Friday, Apr. 16, 1965
A Simple Signpost
On the other side of the world from Hanoi, Soviet jets also sped across the skies. Only 500 feet above the rooftops of West Berlin whooshed dozens of supersonic MIGs. They fired salvos of blanks from their cannon, shattered the sound barrier once every seven minutes, shook windows, walls, nerves and eardrums all over town.
The "Ivans" dived lowest over West Berlin's sleek Congress Hall, nicknamed "the pregnant oyster," where West Germany's Bundestag was sitting in a one-day symbolic session. With the acquiescence of the three Western allies that still retain occupation rights in the city, the session had been convened--in defiance of Soviet wishes--to reaffirm West Germany's determination that Berlin will one day be the capital of a reunited Germany.
Petulant Performance.
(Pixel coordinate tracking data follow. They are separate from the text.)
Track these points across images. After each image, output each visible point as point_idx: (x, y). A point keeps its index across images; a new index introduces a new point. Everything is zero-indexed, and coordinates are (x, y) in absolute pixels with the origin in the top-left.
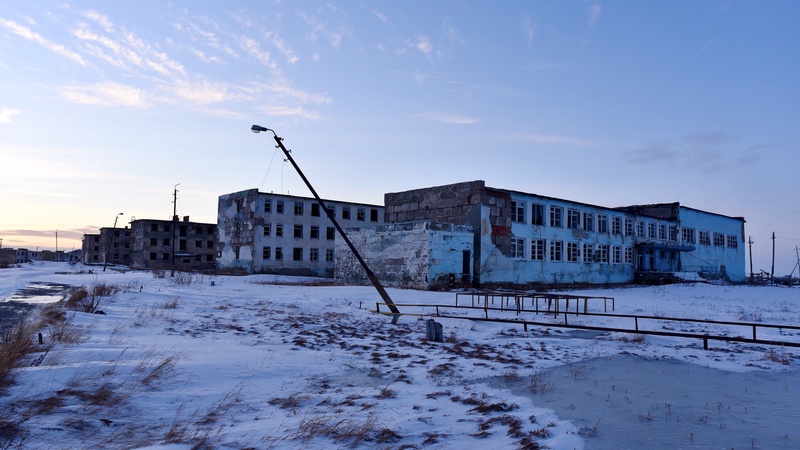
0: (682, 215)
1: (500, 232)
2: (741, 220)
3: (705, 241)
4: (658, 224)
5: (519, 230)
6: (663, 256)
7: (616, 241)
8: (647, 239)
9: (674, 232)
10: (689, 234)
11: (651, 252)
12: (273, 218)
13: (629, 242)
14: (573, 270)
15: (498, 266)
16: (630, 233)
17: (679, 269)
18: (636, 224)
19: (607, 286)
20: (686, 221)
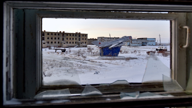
0: (147, 39)
1: (131, 42)
2: (155, 39)
3: (150, 41)
4: (145, 40)
5: (133, 42)
6: (145, 43)
7: (140, 42)
8: (143, 42)
9: (146, 41)
10: (148, 41)
11: (144, 43)
12: (105, 40)
13: (142, 42)
14: (136, 45)
15: (131, 45)
16: (142, 41)
17: (147, 44)
18: (142, 40)
19: (139, 46)
20: (148, 40)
As a reprisal against the proceedings, the Red air circus was a petulant and ineffectual performance. So was its counterpart on the ground, where the Communists tied up traffic for nine days on the autobahns linking West Berlin with West Germany. Civilian and allied military cars were stalled in lines up to 15 miles long, as the Communists pretended to hold military "exercises" in the area. As soon as the Bundestag session was over, the Reds stopped their harassing flights and ended the exercises.
To a world preoccupied with newer conflicts, the sound and fury serves as an apt reminder that one older problem remains unsolved. Two decades after World War II, Germany is still divided. Its onetime capital languishes as an occupied enclave. Whatever the legalisms involved, it seemed somehow strange that a sovereign West Germany actually had to ask the U.S., Great Britain and France for permission for its legislature to sit in West Berlin.
There was a time in the 1950s when the problem of divided Germany was on everyone's lips. Today it is seldom discussed. France and Britain seem uninterested, and in the U.S. there is equal indifference. One reason perhaps is the recent vogue for anti-Nazi popular culture. The thud of jackboots across the bestseller lists (Armageddon, The Rise and Fall of the Third Reich), the screen (Judgment at Nuremberg, The Longest Day) and the stage (The Deputy, Incident at Vichy) tends to make many Americans think of Germany in terms of its bloody past.
New Generation. Fact is, 55% of West Germany's population today were under 25 years of age on V-E day, and the new generation hardly feels responsible for the sins of its elders. What does concern Germans of all ages is an increasing desire to assert a national identity, hardly a novel emotion. Polls show that reunification is a burning question for a majority of West Germans. Obviously, the lack of real nationhood could give the spark of opportunity to precisely the kind of German ultranationalism that the world learned to dread in two world wars.
Chancellor Ludwig Erhard--so often criticized as the Gummiloewe (rubber lion)--this time correctly judged that bringing the Bundestag to meet in West Berlin was a simple and reasonable way not only to express his countrymen's wishes, but also to show that the Soviets were as unwilling as the West to stir up another Berlin crisis. To the West Germans, the Berlin exercise was a signpost to the future, and the hollow Communist response suggested that perhaps other Western leaders could think about taking the initiative a little more often.